There's something in the diffidence of Kyle Eastwood's playing that suggests that his famous father has been a mixed blessing. Being jazz-loving Clint's bass-playing son (and sharing both his father's physiognomy and dislike of superfluous chat), Eastwood has found the doors of the world's jazz clubs swinging open for him.
But he knows that if the impact of his name on the box office is substantial, the downside is that starstruck audiences will watch but not listen, and jazz audiences will listen and complain about the hype.
Doubts about these things might well contribute to young Eastwood's curious combination of a withdrawn and retiring sound (as if he's not sure he wants you to hear him) with a bass technique of formidable agility and lyricism - and, for that matter, his band's tendency to sound as if it's practising in a college rehearsal room until it eventually wakes up to where it really is.
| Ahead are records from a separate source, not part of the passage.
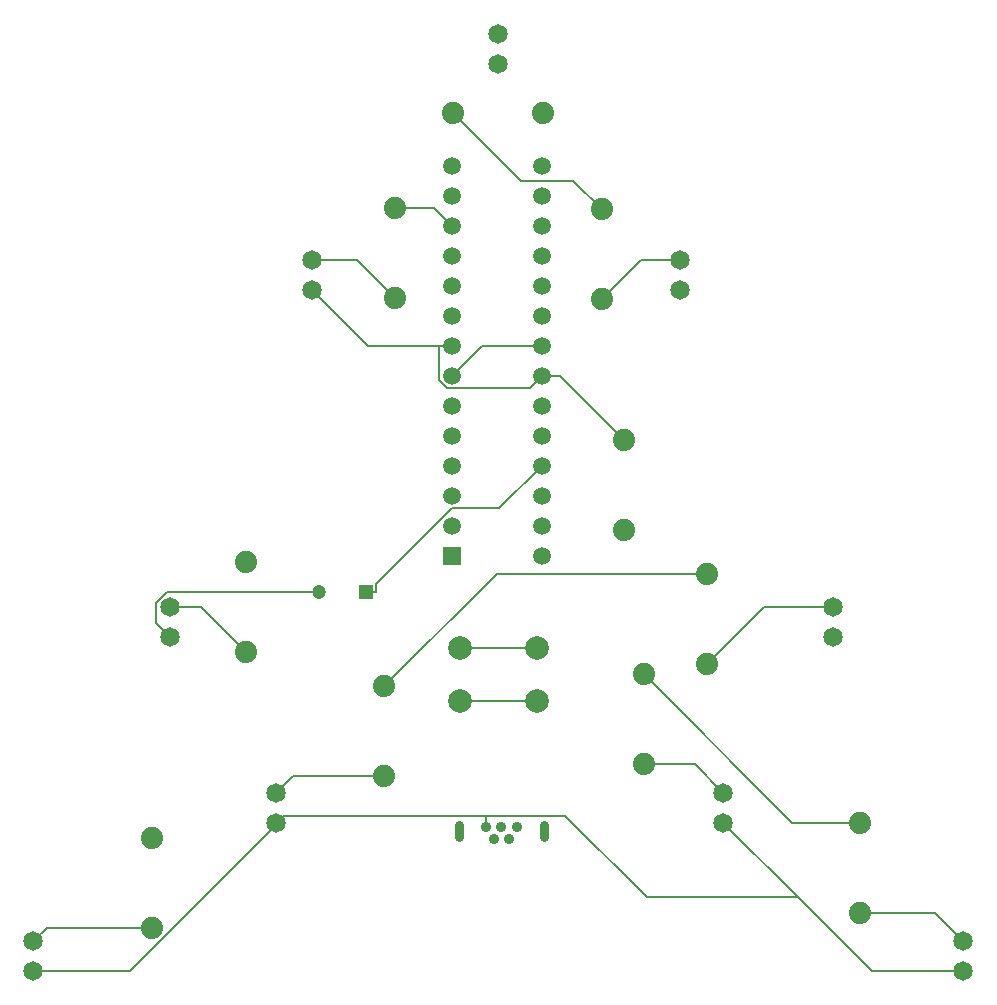
<source format=gtl>
G04 Layer: TopLayer*
G04 EasyEDA v6.2.35, 2019-08-21T20:42:41--4:00*
G04 b93f31dc4dfb4fa4b1faa3162af4ed07,6e2bf04d41c14c7a8c50f1ceb3267db7,10*
G04 Gerber Generator version 0.2*
G04 Scale: 100 percent, Rotated: No, Reflected: No *
G04 Dimensions in millimeters *
G04 leading zeros omitted , absolute positions ,3 integer and 3 decimal *
%FSLAX33Y33*%
%MOMM*%
G90*
G71D02*

%ADD11C,0.159995*%
%ADD12C,1.999996*%
%ADD13C,1.651000*%
%ADD15C,1.199998*%
%ADD16C,1.879600*%
%ADD17C,0.899998*%
%ADD18C,1.499997*%
%ADD20C,0.799998*%

%LPD*%
G54D11*
G01X43499Y57750D02*
G01X46039Y60290D01*
G01X51119Y60290D01*
G01X42387Y60290D02*
G01X43499Y60290D01*
G01X31688Y64989D02*
G01X36387Y60290D01*
G01X42387Y60290D01*
G01X42387Y60290D02*
G01X42387Y57380D01*
G01X43063Y56704D01*
G01X50073Y56704D01*
G01X51119Y57750D01*
G01X8066Y7331D02*
G01X16248Y7331D01*
G01X28640Y19724D01*
G01X28640Y19904D01*
G01X46390Y20491D02*
G01X29227Y20491D01*
G01X28640Y19904D01*
G01X72773Y13618D02*
G01X59969Y13618D01*
G01X53096Y20491D01*
G01X46390Y20491D01*
G01X46390Y19516D02*
G01X46390Y20491D01*
G01X72773Y13618D02*
G01X66486Y19904D01*
G01X86806Y7331D02*
G01X79059Y7331D01*
G01X72773Y13618D01*
G01X32230Y39462D02*
G01X19369Y39462D01*
G01X18455Y38551D01*
G01X18455Y36821D01*
G01X19623Y35652D01*
G01X58104Y52289D02*
G01X52643Y57750D01*
G01X51119Y57750D01*
G01X38673Y71974D02*
G01X41975Y71974D01*
G01X43499Y70450D01*
G01X78043Y19904D02*
G01X72328Y19904D01*
G01X59755Y32477D01*
G01X65089Y40986D02*
G01X47309Y40986D01*
G01X37784Y31461D01*
G01X43626Y79975D02*
G01X49341Y74260D01*
G01X53786Y74260D01*
G01X56199Y71847D01*
G01X44188Y30227D02*
G01X50688Y30227D01*
G01X50688Y34728D02*
G01X44188Y34728D01*
G01X56199Y64227D02*
G01X59501Y67529D01*
G01X62803Y67529D01*
G01X26100Y34382D02*
G01X22290Y38192D01*
G01X19623Y38192D01*
G01X65089Y33366D02*
G01X69915Y38192D01*
G01X75757Y38192D01*
G01X38673Y64354D02*
G01X35498Y67529D01*
G01X31688Y67529D01*
G01X18099Y11014D02*
G01X9209Y11014D01*
G01X8066Y9871D01*
G01X37784Y23841D02*
G01X30037Y23841D01*
G01X28640Y22444D01*
G01X59755Y24857D02*
G01X64073Y24857D01*
G01X66486Y22444D01*
G01X78043Y12284D02*
G01X84393Y12284D01*
G01X86806Y9871D01*
G01X36227Y39462D02*
G01X37068Y39462D01*
G01X37068Y39462D02*
G01X37068Y40092D01*
G01X43497Y46521D01*
G01X47510Y46521D01*
G01X51119Y50130D01*
G54D12*
G01X50686Y30227D03*
G01X44187Y30227D03*
G01X44187Y34727D03*
G01X50686Y34727D03*
G54D13*
G01X62803Y67529D03*
G01X62803Y64989D03*
G01X19623Y38192D03*
G01X19623Y35652D03*
G01X75757Y38192D03*
G01X75757Y35652D03*
G01X31688Y67529D03*
G01X31688Y64989D03*
G01X8066Y9871D03*
G01X8066Y7331D03*
G01X28640Y22444D03*
G01X28640Y19904D03*
G01X66486Y22444D03*
G01X66486Y19904D03*
G01X86806Y9871D03*
G01X86806Y7331D03*
G01X47436Y86706D03*
G01X47436Y84166D03*
G36*
G01X36827Y40062D02*
G01X35628Y40062D01*
G01X35628Y38863D01*
G01X36827Y38863D01*
G01X36827Y40062D01*
G37*
G54D15*
G01X32228Y39462D03*
G54D16*
G01X58104Y44669D03*
G01X58104Y52289D03*
G01X18099Y11014D03*
G01X18099Y18634D03*
G01X56199Y64227D03*
G01X56199Y71847D03*
G01X51246Y79975D03*
G01X43626Y79975D03*
G01X26100Y34382D03*
G01X26100Y42002D03*
G01X65089Y33366D03*
G01X65089Y40986D03*
G01X37784Y23841D03*
G01X37784Y31461D03*
G01X38673Y64354D03*
G01X38673Y71974D03*
G01X59755Y24857D03*
G01X59755Y32477D03*
G01X78043Y12284D03*
G01X78043Y19904D03*
G54D17*
G01X48991Y19516D03*
G01X48341Y18515D03*
G01X47690Y19516D03*
G01X47040Y18515D03*
G01X46390Y19516D03*
G54D18*
G01X51119Y75530D03*
G01X51119Y72990D03*
G01X51119Y70450D03*
G01X51119Y67910D03*
G01X51119Y65370D03*
G01X51119Y62830D03*
G01X51119Y60290D03*
G01X51119Y57750D03*
G01X51119Y55210D03*
G01X51119Y52670D03*
G01X51119Y50130D03*
G01X51119Y47590D03*
G01X51119Y45050D03*
G01X51119Y42510D03*
G01X43499Y75530D03*
G01X43499Y72990D03*
G01X43499Y70450D03*
G01X43499Y67910D03*
G01X43499Y65370D03*
G01X43499Y62830D03*
G01X43499Y60290D03*
G01X43499Y57750D03*
G01X43499Y55210D03*
G01X43499Y52670D03*
G01X43499Y50130D03*
G01X43499Y47590D03*
G01X43499Y45050D03*
G36*
G01X42750Y41761D02*
G01X44249Y41761D01*
G01X44249Y43260D01*
G01X42750Y43260D01*
G01X42750Y41761D01*
G37*
G54D20*
G01X51269Y18716D02*
G01X51269Y19716D01*
G01X44112Y18716D02*
G01X44112Y19716D01*
M00*
M02*

</source>
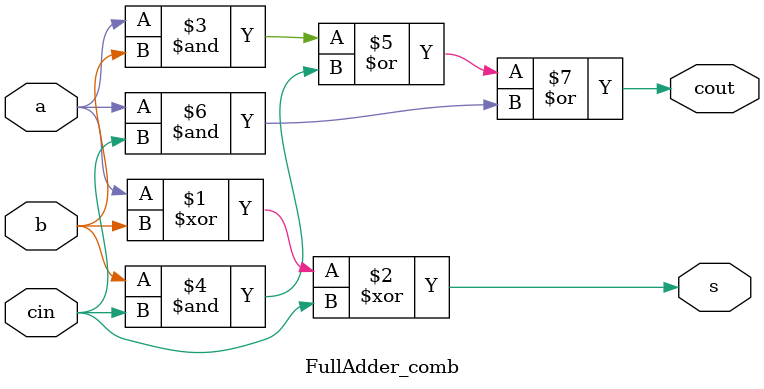
<source format=v>
module FullAdder_comb(a, b, cin, s, cout);

input a, b, cin;
output s, cout;

assign s = a ^ b ^ cin;

assign cout = (a&b) | (b&cin) | (a&cin);


endmodule
</source>
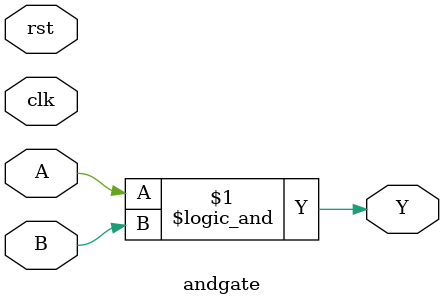
<source format=sv>
module andgate(
  input A,
  input B,
  output Y,
  input clk,
  input rst);

  assign Y = A&&B;

endmodule:andgate 

</source>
At the Pizza Express, against a noisy audience in the early stages, they delivered Sonny Rollins's bop classic Oleo as if they didn't expect anybody to take much note of it, and then a mellow Eastwood original that began in reflective mood and quickly wound up to a mid-tempo swinger.
A subtle Eastwood solo intro, focused on delicate melodic dances very high on the fingerboard, then opened out into an emphatic feature suggestive of a McCoy Tyner band, but even by the fourth tune - a crisp account of Tom Waits's I Beg Your Pardon - the atmosphere of hesitant shyness hadn't yet receded.
But then it did on an original from Eastwood and his pianist Jon Regen, the North African-tinged Marrakesh. The percussive McCoy Tyner flavour that frequently surfaced in the show was a powerful characteristic here, but saxophonist Joel Frahm sounded far less rehearsed on soprano than he had on tenor, the ensemble interplay jumped a couple of notches, and a confident eagerness entered the performance.
Thelonious Monk's We See, played in double-tempo, found drummer Sunny Jain skimming along, and Joel Frahm was by now delivering a sax line that had a volatile life and destiny of its own.
Frahm's quirkily catchy original Paint the Fence completed the recovery, by which time the audience was hooked on the music and not just on how young Kyle's cheekbones caught the light.